Father's Day 2005: Taking Stock of Dad's Contribution

By Monisha Bansal | July 7, 2008 | 8:05 PM EDT

(CNSNews.com) - Cards are in the mail, tee times have been scheduled, and gifts need to be wrapped. Sunday is Father's Day, and every year it comes and goes with less fanfare than Mother's Day, which is only a month earlier.

According to the U.S. Census Bureau, there are 66.3 million fathers in the United States, 2.3 million of them unmarried and 98,000 of them serving as stay-at-home dads. Father's Day was created to honor a single father; Sonora Smart Dodd conceived of the holiday to honor her father, a widowed Civil War veteran in 1910. But it wasn't until 1966 that President Lyndon Johnson proclaimed the third Sunday in June the official national designation of Father's Day.

But in 2005, what does it mean to be a father?

"A father is one who shepherds his child through the world to adulthood. It's an exciting vocation, and one that is most rewarding," said Tony Perkins, president of the Family Research Council and father of four.

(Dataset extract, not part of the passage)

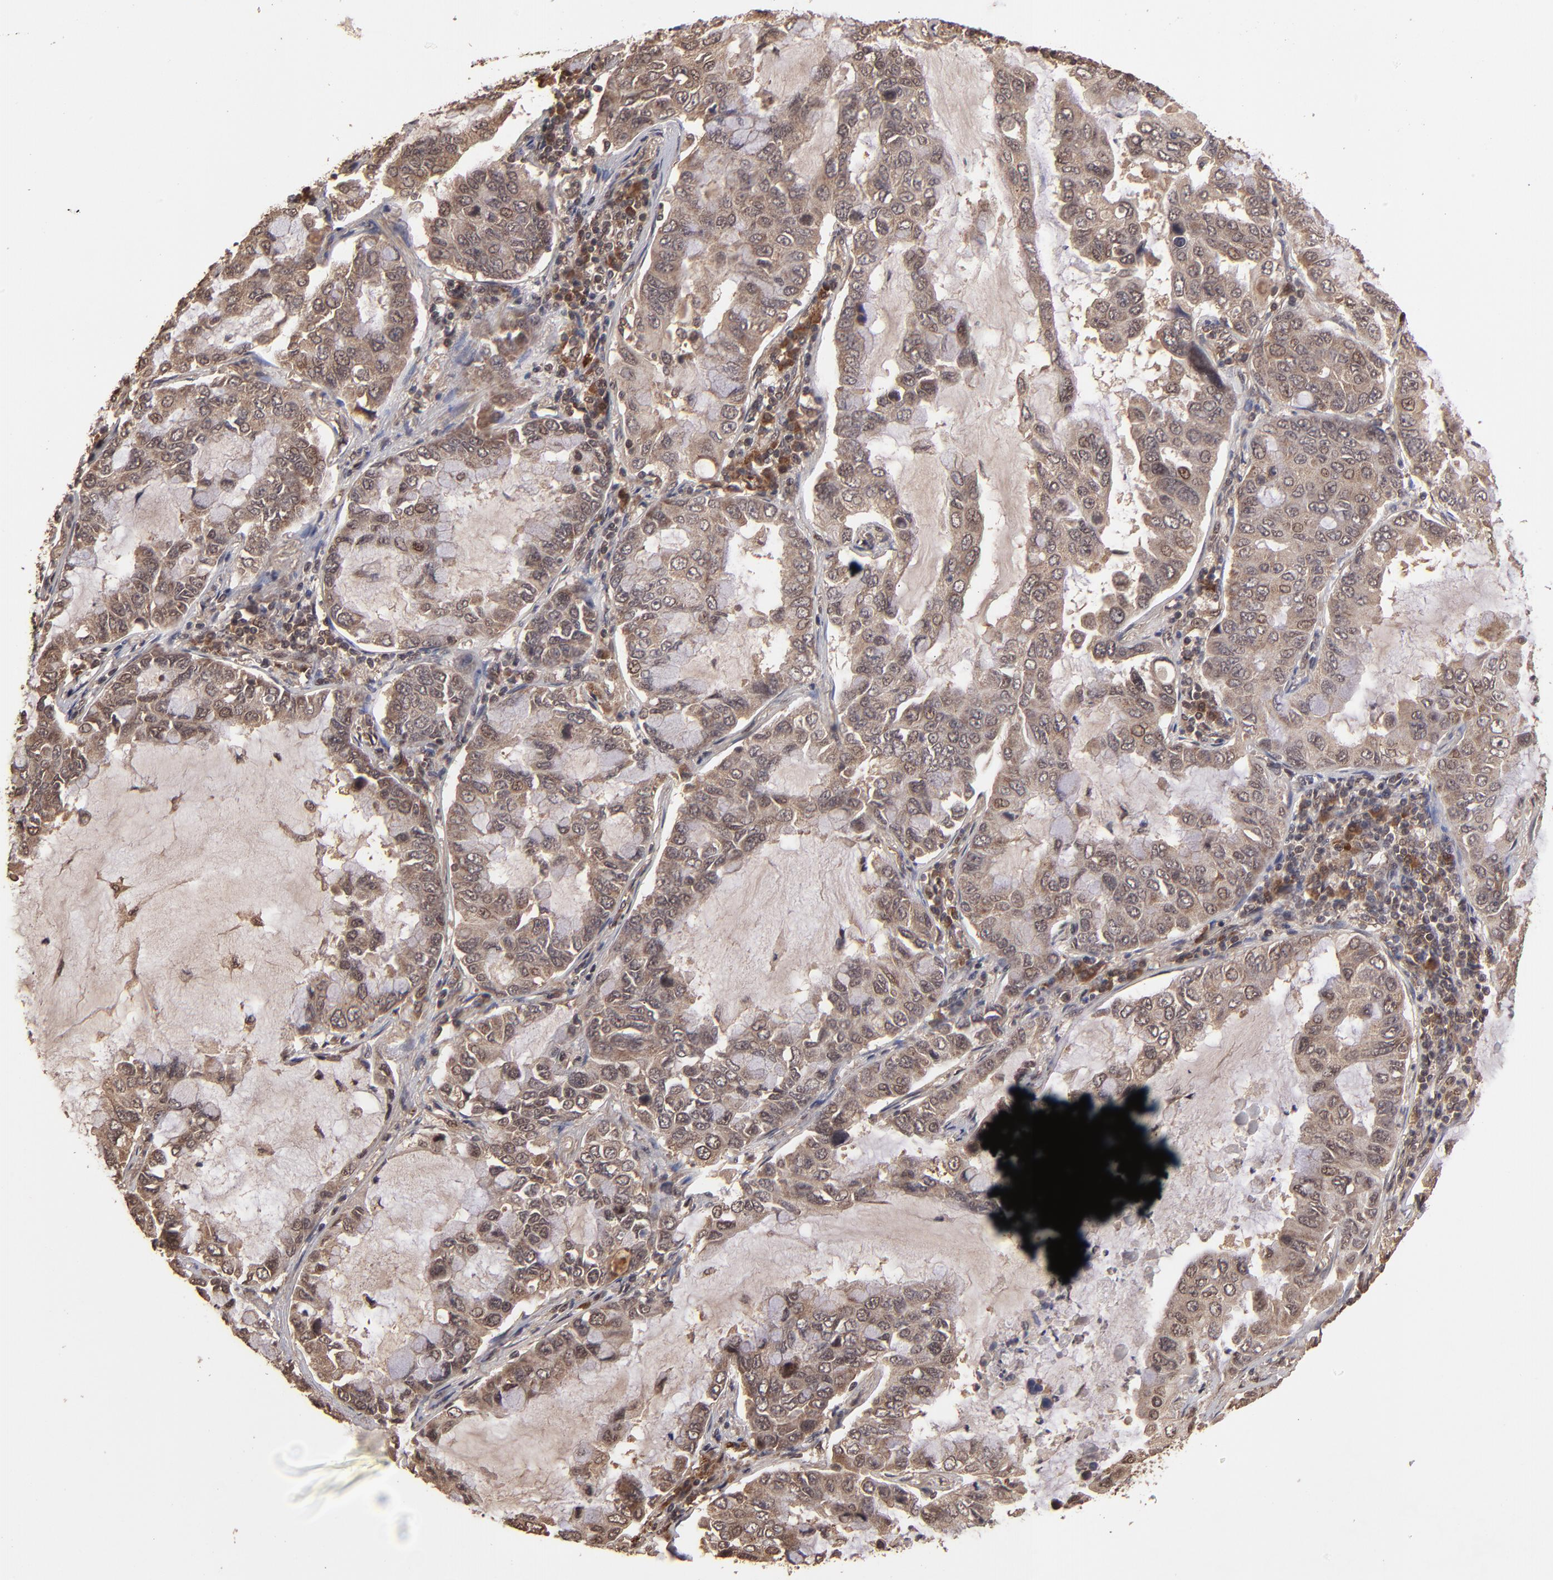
{"staining": {"intensity": "weak", "quantity": ">75%", "location": "cytoplasmic/membranous"}, "tissue": "lung cancer", "cell_type": "Tumor cells", "image_type": "cancer", "snomed": [{"axis": "morphology", "description": "Adenocarcinoma, NOS"}, {"axis": "topography", "description": "Lung"}], "caption": "Adenocarcinoma (lung) stained with a protein marker exhibits weak staining in tumor cells.", "gene": "NFE2L2", "patient": {"sex": "male", "age": 64}}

Vincent DiCaro, public affairs manager for the National Fatherhood Initiative, said the standard, increasingly, for biological fathers is "stepping up to the plate and taking responsibility for the children they are bringing into the world."

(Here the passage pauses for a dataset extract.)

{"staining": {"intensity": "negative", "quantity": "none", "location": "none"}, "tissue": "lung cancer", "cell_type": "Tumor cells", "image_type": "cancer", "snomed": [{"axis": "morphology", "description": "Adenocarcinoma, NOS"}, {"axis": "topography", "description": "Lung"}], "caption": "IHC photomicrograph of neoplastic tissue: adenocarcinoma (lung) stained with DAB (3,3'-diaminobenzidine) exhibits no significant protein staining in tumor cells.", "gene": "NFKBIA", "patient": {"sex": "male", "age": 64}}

"Involved, responsible and committed [fathers] are the key to what out nation's children need," DiCaro told Cybercast News Service. "At the end of the day, the most important role a father has is teaching his kid values. A father needs to be physically, spiritually and emotionally involved in their child's lives. Practically, what that means is he needs to provide, nurture and guide."

But the role of fathers is often downplayed, he said. "We've gone from Father Knows Best to father knows nothing. We've gone from Ozzie and Harriet to Ozzy Osborne," said DiCaro. He attributed this to the feminist movement, saying that it promoted the idea that a woman could raise a child by herself.

"Fathers have a unique and irreplaceable role to play in children's lives. Men and women are different, and mothers and fathers are different. They bring different things to a child," said DiCaro.